> _Work to complete_
1. List every variable that the sulfur-gas modeling passage says is supplied as monthly resolved forcing data for 2000–2019.
2. According to the sulfur-gas modeling passage, which year was used for the sensitivity test comparing skin and sea surface temperature?
3. Transcribe the sulfur-gas modeling passage from "Figure 2 Spatial variation, averaged" up to and including "for CS₂ emissions.".

Air–sea exchange was calculated as described for OCS, using the CS₂ solubility according to De Bruyn et al. (1995).

As CS₂ cycling in the water column is not yet well understood, this model should be understood as a base model to be extended as soon as additional process rates and their dependencies become available.

3 Simulation set-up

Simulations are performed for the period 2000–2019. There are several changes in the forcing data compared to the climatological run in Lennartz et al. (2017). Here we use monthly resolved data for the period 2000–2019 for a₃₅₀, surface short-wave radiation, surface (skin) temperature, wind speed, and sea level pressure (Table 1). Skin temperature (diagnosed close to the air–sea interface) is used as forcing data for all temperature-relevant processes, i.e. air–sea exchange, but also dark production and hydrolysis. To test the sensitivity of emissions to the choice between skin and sea surface temperature, we performed a sensitivity test for the year 2000. The meteorological data were obtained from the ERA5 reanalysis (more specifically, its product line “ERA5 hourly data on single levels from 1979 to present”; Hersbach et al., 2018) through the Copernicus Climate Change Service (https://climate.copernicus.eu/, last access: 19 July 2020). One file per year and parameter, containing hourly data at $\mathrm{0.25}{}^{\circ }\times \mathrm{0.25}{}^{\circ }$ resolution, was downloaded.

Figure 2 Spatial variation, averaged over the 2000–2019 period, in (a) mean OCS surface concentration (left panel) and standard deviation of annual mean concentrations (right panel), (b) same for OCS emissions, (c) same for CS₂ surface concentration, (d) same for CS₂ emissions.

> _Exercise data_

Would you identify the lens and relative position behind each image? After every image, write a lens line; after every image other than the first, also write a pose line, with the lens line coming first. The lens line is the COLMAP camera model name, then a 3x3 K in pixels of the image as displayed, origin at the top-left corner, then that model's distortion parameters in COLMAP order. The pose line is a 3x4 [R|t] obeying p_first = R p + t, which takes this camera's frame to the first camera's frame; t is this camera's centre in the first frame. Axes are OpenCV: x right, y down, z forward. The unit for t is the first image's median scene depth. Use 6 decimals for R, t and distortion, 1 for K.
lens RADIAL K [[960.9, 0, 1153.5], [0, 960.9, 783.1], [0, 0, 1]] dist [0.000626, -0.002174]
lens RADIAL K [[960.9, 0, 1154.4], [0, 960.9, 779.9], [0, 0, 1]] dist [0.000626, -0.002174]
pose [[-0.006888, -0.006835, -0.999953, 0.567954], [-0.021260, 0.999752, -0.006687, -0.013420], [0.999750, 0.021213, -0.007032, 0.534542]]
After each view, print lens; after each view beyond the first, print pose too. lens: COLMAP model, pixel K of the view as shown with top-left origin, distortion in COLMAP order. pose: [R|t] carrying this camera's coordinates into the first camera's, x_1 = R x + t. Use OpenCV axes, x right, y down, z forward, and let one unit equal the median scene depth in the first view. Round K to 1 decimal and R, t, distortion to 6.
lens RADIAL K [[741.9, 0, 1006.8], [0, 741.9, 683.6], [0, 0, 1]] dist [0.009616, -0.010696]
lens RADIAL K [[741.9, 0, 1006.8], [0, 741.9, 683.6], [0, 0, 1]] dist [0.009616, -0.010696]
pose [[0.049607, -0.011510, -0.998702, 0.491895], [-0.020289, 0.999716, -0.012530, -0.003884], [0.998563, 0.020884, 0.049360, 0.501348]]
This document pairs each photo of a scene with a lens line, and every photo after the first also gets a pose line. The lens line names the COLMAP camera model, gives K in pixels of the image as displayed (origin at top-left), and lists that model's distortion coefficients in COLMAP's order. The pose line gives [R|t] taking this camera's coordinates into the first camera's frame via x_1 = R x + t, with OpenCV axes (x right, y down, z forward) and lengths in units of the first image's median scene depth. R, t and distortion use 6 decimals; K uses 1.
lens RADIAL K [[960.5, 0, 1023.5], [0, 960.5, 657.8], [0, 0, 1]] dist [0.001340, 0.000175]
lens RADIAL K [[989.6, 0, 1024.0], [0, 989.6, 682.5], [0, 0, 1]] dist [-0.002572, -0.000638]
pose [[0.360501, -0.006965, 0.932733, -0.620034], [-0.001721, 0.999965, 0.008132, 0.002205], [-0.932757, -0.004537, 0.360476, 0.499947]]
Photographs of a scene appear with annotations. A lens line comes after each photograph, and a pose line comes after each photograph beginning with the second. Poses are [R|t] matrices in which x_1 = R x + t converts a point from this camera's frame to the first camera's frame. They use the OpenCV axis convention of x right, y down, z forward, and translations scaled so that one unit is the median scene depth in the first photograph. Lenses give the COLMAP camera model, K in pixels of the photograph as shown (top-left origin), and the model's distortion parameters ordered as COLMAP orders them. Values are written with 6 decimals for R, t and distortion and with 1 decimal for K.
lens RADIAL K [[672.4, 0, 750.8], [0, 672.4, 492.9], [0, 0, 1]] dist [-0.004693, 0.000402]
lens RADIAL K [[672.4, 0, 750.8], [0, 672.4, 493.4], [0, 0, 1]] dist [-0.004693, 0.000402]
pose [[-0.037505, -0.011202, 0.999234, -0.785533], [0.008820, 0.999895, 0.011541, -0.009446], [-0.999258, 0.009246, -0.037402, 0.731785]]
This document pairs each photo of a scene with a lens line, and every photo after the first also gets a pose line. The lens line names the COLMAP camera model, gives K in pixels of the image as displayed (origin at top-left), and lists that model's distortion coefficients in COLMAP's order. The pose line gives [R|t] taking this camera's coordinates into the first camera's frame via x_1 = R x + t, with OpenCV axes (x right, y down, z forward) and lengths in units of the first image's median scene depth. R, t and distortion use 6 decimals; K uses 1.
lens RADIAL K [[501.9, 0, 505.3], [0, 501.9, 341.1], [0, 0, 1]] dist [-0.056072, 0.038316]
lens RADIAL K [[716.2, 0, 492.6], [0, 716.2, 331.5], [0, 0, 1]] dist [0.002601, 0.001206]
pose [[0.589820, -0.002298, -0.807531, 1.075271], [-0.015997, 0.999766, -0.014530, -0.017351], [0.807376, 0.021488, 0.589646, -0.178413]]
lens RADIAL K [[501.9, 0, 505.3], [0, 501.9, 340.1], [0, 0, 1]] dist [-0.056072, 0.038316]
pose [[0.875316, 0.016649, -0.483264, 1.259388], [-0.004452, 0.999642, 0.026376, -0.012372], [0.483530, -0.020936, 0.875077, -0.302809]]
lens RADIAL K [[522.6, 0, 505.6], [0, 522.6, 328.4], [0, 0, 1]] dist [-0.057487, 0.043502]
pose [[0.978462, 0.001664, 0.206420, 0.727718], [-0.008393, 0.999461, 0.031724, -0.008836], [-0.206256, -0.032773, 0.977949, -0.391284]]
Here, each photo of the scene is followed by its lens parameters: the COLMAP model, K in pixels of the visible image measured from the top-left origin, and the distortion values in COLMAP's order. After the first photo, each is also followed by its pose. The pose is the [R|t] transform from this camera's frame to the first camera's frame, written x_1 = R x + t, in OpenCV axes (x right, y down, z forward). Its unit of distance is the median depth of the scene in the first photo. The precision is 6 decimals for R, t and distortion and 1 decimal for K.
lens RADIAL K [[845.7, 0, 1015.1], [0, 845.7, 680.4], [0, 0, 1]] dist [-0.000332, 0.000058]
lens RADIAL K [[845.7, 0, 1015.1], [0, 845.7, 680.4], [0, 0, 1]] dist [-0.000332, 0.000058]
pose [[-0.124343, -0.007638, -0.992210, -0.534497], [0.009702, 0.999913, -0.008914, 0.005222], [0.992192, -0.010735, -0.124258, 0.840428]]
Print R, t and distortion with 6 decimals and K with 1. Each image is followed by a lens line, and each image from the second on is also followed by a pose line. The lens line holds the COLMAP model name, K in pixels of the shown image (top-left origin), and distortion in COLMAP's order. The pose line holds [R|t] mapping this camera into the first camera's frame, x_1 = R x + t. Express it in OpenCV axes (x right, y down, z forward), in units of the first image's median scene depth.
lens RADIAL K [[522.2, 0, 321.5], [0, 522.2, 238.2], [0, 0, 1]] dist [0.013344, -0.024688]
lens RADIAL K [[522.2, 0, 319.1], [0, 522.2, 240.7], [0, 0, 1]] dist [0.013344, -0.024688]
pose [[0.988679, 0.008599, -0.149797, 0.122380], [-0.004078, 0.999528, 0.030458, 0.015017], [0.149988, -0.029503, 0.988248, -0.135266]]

> _Solutions per task_
1. a₃₅₀, surface short-wave radiation, surface (skin) temperature, wind speed, sea level pressure

2. The year 2000.

3.
Figure 2 Spatial variation, averaged over the 2000–2019 period, in (a) mean OCS surface concentration (left panel) and standard deviation of annual mean concentrations (right panel), (b) same for OCS emissions, (c) same for CS₂ surface concentration, (d) same for CS₂ emissions.